(SOURCE MATERIAL):
____
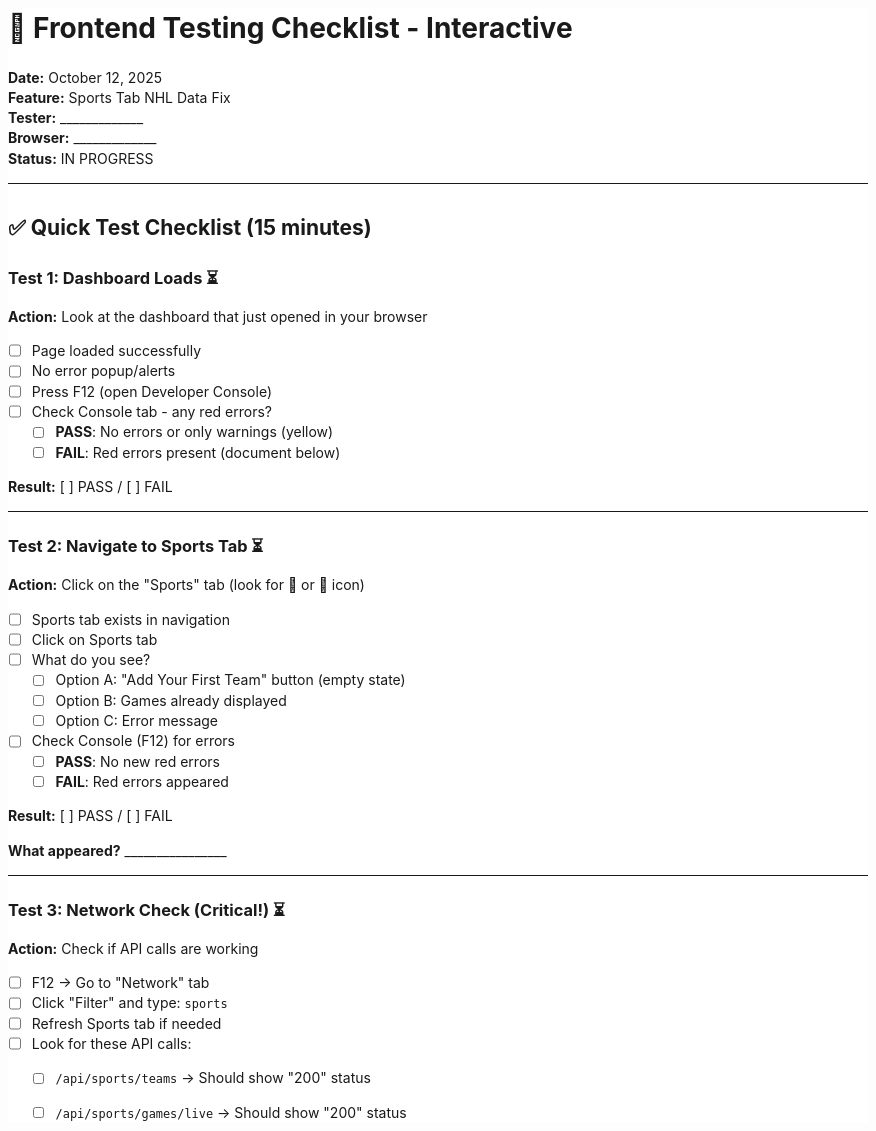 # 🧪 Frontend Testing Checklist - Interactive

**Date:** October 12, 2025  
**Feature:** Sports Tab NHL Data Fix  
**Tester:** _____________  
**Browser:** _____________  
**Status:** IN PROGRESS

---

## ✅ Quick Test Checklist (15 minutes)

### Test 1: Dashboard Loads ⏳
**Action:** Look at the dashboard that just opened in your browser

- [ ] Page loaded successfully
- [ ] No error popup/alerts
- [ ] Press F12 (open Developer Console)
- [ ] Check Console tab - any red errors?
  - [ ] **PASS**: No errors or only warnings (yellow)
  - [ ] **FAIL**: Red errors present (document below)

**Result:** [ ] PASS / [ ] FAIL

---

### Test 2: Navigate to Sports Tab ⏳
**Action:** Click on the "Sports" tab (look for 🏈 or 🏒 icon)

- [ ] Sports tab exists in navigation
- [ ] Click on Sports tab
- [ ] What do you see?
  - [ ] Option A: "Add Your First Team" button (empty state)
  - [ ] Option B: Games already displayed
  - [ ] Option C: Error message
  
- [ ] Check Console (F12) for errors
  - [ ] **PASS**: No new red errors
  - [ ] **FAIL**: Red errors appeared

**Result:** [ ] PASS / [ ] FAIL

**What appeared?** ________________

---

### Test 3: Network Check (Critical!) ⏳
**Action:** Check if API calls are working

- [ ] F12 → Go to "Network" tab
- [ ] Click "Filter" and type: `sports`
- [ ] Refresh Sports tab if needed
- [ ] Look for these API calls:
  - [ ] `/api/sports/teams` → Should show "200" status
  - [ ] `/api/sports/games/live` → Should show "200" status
____
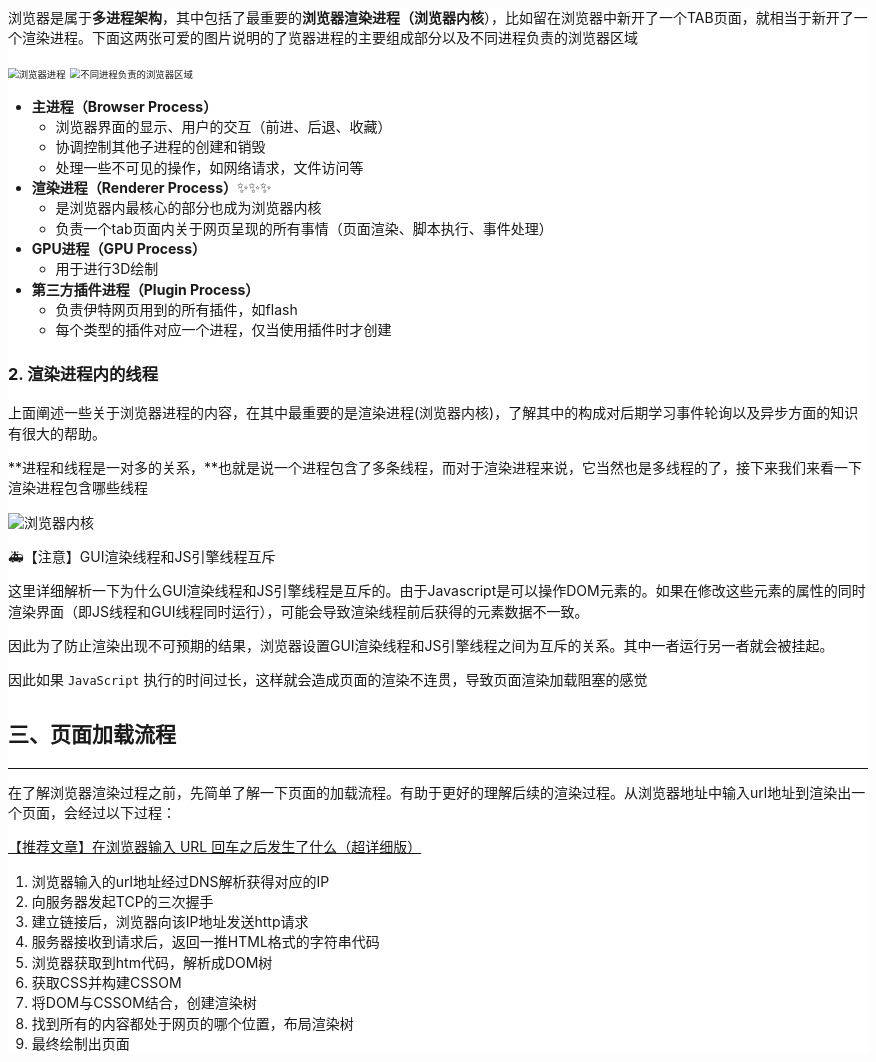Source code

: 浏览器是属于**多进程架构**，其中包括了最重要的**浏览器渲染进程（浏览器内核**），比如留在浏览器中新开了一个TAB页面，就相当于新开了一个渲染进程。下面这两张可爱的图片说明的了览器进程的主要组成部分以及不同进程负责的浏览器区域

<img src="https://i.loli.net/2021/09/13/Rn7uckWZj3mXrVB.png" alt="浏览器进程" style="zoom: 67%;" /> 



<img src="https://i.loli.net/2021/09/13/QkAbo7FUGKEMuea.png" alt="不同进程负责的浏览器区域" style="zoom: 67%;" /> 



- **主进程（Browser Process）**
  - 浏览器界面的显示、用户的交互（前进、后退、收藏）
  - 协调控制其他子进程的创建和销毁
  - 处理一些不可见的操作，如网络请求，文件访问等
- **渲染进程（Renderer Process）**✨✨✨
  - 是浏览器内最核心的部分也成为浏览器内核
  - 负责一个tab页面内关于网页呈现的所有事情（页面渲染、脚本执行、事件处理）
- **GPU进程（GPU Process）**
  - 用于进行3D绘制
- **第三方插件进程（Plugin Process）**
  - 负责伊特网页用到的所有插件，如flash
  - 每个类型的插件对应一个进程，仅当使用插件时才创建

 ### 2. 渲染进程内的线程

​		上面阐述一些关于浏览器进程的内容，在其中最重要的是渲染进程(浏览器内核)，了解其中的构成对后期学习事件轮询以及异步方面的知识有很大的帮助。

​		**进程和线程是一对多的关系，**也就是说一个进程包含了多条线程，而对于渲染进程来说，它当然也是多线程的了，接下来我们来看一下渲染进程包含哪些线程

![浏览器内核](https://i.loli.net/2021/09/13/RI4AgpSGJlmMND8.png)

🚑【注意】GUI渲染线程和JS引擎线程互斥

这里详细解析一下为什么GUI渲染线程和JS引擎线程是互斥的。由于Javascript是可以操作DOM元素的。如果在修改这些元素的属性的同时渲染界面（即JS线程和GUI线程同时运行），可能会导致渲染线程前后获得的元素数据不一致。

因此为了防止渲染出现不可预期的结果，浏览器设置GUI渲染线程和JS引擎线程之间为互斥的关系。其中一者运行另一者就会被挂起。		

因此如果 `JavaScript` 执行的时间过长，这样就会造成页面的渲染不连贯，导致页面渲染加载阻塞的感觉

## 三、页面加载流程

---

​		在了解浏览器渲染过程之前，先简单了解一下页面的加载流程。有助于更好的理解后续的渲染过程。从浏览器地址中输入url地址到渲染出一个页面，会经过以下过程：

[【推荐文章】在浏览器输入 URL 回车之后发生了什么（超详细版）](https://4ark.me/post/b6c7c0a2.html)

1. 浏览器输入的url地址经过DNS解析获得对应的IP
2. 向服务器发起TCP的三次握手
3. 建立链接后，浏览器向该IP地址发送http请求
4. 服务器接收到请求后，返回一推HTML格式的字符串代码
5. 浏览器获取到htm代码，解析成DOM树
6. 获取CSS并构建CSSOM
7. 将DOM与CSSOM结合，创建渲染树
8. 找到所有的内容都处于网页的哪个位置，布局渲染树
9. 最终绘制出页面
____
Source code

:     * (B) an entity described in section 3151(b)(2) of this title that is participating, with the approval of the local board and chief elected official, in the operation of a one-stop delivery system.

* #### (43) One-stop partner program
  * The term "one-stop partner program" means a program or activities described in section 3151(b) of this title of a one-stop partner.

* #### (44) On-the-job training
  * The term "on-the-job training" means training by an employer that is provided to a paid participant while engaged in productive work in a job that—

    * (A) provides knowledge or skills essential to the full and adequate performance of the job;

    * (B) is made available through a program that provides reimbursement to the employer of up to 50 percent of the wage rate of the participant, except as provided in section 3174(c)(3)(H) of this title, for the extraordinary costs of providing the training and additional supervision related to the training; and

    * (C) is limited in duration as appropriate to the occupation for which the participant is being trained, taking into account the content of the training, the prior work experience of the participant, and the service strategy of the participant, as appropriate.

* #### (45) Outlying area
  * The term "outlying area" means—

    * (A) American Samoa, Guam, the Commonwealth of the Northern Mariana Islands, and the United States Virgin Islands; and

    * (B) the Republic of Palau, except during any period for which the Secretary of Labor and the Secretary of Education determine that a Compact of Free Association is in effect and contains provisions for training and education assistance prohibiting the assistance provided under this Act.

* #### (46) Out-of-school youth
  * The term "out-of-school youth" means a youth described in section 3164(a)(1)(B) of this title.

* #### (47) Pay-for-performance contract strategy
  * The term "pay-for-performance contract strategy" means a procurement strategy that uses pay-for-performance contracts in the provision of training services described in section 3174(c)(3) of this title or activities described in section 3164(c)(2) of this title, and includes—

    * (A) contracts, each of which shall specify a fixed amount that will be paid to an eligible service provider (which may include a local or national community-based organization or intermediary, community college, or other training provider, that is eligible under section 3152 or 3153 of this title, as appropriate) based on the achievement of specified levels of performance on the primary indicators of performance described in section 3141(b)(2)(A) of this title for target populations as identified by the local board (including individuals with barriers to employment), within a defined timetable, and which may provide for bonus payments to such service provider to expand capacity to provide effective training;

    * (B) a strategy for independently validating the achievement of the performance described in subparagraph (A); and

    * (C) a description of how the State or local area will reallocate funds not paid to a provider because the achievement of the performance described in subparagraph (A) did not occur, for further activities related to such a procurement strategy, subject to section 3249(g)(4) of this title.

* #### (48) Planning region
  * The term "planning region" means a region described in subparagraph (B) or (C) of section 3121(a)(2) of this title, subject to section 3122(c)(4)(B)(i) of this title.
____
(AIM OF THE TASK): From the listing above, copy every line that holds the string "zoom".

(RESPONSE BELOW):
<img src="https://i.loli.net/2021/09/13/Rn7uckWZj3mXrVB.png" alt="浏览器进程" style="zoom: 67%;" /> 
<img src="https://i.loli.net/2021/09/13/QkAbo7FUGKEMuea.png" alt="不同进程负责的浏览器区域" style="zoom: 67%;" /> 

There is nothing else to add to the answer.